── PAGE

Finally, the defuzzification process converts the fuzzy results back into crisp values, which are the consequences. Then, the output is the weighted average of results from all activated rules, which is represented as:

$$y = \frac{\sum_{i=1}^{n} \mu_{R_i}(x_1, \dots, x_n) \cdot y_i}{\sum_{i=1}^{n} \mu_{R_i}(x_1, \dots, x_n)}$$
(2)

where  $y_i$  are the crisp values of the rules.

As illustrated in Fig. 2, the bidirectional transformation process of fuzzy logic enables decision-making in the interpretable natural language form, while black-box methods operate exclusively with crisp values and lack transparency.

#### 2.2 Fuzzy Neural Networks

Despite the benefits brought by fuzzy logic, this method is not widely adopted for DSE due to the difficulty in building the fuzzy rule base. Therefore, it is important to automate the rule-making process. Fortunately, fuzzy logic shares very similar computation patterns with neural networks and thus can be formulated into



Figure 3: Structure of Fuzzy Neural Networks

FNNs. Fig. 3 shows the structure of FNNs, which implement the fuzzy logic process through five distinct layers:

- Fuzzification Layer takes design metrics and the current parameters as inputs and calculates the MFs.
- Ruling Layer calculates the product of all the μ of the fuzzy values contained by each antecedent and outputs the firing strength of the rules.
- Normalization Layer normalizes the rule's firing strength to ensure they are of a reasonable scale.
- **Defuzzification Layer** defuzzifies the fuzzy values into crisp values. To simplify the computation, we adopt the Takagi-Sugeno (TS) [16] type fuzzy rules, where the consequent fuzzy value is directly represented by a crisp value. For instance, 'increase' can be represented by C > 0.
- **Output Layer** returns the sum of the consequences weighted by firing strengths of the rules.

The weights of the FNNs have two parts, one of them being the consequent crisp values. The other part of them is the hyperparameters of the MFs, e.g., the center of Sigmoid and Bell. These hyperparameters represent the range of each fuzzy value. For instance, if 'CPI high' uses the Sigmoid function as its MF and the center of the Sigmoid function is 5, this implies that a CPI value above 5 is considered 'high'. On the other hand, if the 'CPI avg' uses the Bell function as its MF and the center of the Bell function is 3, this suggests that a CPI value around 3 is considered 'average'.

As the entire FNN is differentiable, its weights can be updated by gradient descent, leading to the desired automatic rule-making.

### 2.3 Adaptation for Micro-Architecture DSE

In order to make FNN applicable to DSE, we made a series of adjustments. The input design metrics are categorized as 'low', 'avg', and 'high' with corresponding MFs: Inverse Sigmoid, Bell, and Sigmoid. The input design parameters are only categorized as 'low' and 'enough', with Inverse Sigmoid and Sigmoid MFs, respectively. The centers of these MFs can be defined by equally dividing the

metric scale or using custom settings for faster convergence. However, drastic changes in the centers can activate different rules, rendering previous training ineffective. To avoid this, we disallow backpropagation for the centers of design metrics, which are prone to substantial changes during gradient descent. However, the centers of the input design parameters are automatically updated to encourage better coverage as the mathematical properties of FNNs moderate their variations.

────

__TASK LIST__:
**a)** In the fuzzy neural network excerpt, which layer outputs the firing strength of the rules?
**b)** Write out the part of the fuzzy neural network excerpt between "- Fuzzification Layer" and "strength of the rules.", inclusive, word for word.

── STORED DATA

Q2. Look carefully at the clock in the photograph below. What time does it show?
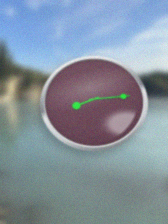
8:14
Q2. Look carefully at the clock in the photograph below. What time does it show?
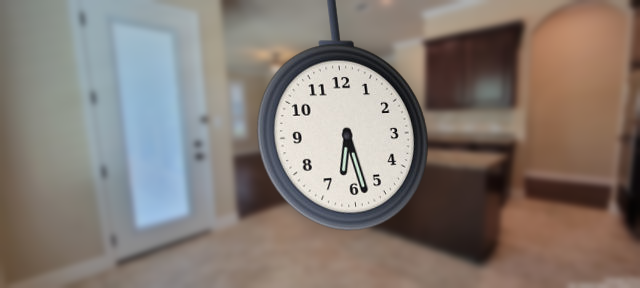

────

__SOLUTIONS IN ORDER__:
**a)** The Ruling Layer.

**b)**
- Fuzzification Layer takes design metrics and the current parameters as inputs and calculates the MFs.
- Ruling Layer calculates the product of all the μ of the fuzzy values contained by each antecedent and outputs the firing strength of the rules.